# TASK:
Say how many lines in the following data hold the word "ankle". Write nothing but that number.

# WORKING DATA:
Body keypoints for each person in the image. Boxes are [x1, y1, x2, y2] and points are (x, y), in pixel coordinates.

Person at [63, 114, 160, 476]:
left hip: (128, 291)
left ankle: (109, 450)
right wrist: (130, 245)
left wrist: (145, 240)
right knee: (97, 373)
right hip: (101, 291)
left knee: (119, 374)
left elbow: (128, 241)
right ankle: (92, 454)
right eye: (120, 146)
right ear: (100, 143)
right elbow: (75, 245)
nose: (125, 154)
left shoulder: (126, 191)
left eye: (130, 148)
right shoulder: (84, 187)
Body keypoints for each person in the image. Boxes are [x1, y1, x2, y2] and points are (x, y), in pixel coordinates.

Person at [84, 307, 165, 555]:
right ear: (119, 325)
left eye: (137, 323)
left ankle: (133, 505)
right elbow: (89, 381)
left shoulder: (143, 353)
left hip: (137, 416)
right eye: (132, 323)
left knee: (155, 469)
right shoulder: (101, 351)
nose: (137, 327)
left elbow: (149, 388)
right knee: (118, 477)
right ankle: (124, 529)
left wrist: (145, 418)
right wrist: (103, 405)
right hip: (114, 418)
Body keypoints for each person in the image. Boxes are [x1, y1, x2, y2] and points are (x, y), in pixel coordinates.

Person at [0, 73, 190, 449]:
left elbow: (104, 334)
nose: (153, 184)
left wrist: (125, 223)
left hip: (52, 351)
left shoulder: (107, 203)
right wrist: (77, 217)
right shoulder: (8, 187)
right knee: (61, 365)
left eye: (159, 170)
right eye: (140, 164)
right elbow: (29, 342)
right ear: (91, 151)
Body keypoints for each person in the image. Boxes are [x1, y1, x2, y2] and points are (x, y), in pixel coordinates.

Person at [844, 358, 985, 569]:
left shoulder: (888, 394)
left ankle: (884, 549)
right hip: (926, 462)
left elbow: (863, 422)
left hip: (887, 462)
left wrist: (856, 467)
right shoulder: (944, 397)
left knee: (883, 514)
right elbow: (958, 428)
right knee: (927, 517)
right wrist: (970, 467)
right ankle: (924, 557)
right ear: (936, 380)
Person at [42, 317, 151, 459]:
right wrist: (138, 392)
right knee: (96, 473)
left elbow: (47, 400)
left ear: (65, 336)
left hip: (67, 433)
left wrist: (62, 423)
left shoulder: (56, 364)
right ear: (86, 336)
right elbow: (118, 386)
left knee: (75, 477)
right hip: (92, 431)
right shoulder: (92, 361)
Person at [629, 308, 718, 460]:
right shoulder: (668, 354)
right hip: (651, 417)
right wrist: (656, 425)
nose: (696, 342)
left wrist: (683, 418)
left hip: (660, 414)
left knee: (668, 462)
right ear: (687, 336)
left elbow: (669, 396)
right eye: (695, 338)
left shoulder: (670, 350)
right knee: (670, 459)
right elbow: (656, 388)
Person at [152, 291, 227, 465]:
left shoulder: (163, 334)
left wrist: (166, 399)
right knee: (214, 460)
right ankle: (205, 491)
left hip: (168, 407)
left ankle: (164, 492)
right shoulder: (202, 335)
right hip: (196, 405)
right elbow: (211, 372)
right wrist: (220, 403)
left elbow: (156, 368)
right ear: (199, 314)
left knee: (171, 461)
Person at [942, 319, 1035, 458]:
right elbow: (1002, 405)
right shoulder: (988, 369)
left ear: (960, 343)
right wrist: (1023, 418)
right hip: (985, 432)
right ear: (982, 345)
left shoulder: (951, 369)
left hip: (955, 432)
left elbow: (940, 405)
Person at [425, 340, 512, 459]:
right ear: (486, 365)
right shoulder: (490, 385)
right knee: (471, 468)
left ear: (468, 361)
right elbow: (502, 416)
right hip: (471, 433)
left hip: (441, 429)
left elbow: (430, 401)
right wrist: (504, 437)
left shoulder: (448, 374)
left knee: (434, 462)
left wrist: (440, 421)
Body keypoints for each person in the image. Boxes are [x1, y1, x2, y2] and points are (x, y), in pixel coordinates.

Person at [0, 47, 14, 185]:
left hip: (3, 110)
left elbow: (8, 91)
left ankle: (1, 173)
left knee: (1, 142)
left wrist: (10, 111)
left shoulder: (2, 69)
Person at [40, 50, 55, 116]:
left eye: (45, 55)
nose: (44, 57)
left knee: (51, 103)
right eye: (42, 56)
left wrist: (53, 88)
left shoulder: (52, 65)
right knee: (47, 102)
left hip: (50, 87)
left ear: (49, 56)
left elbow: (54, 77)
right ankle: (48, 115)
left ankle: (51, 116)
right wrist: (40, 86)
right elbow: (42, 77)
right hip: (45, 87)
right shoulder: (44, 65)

# RESULT:
11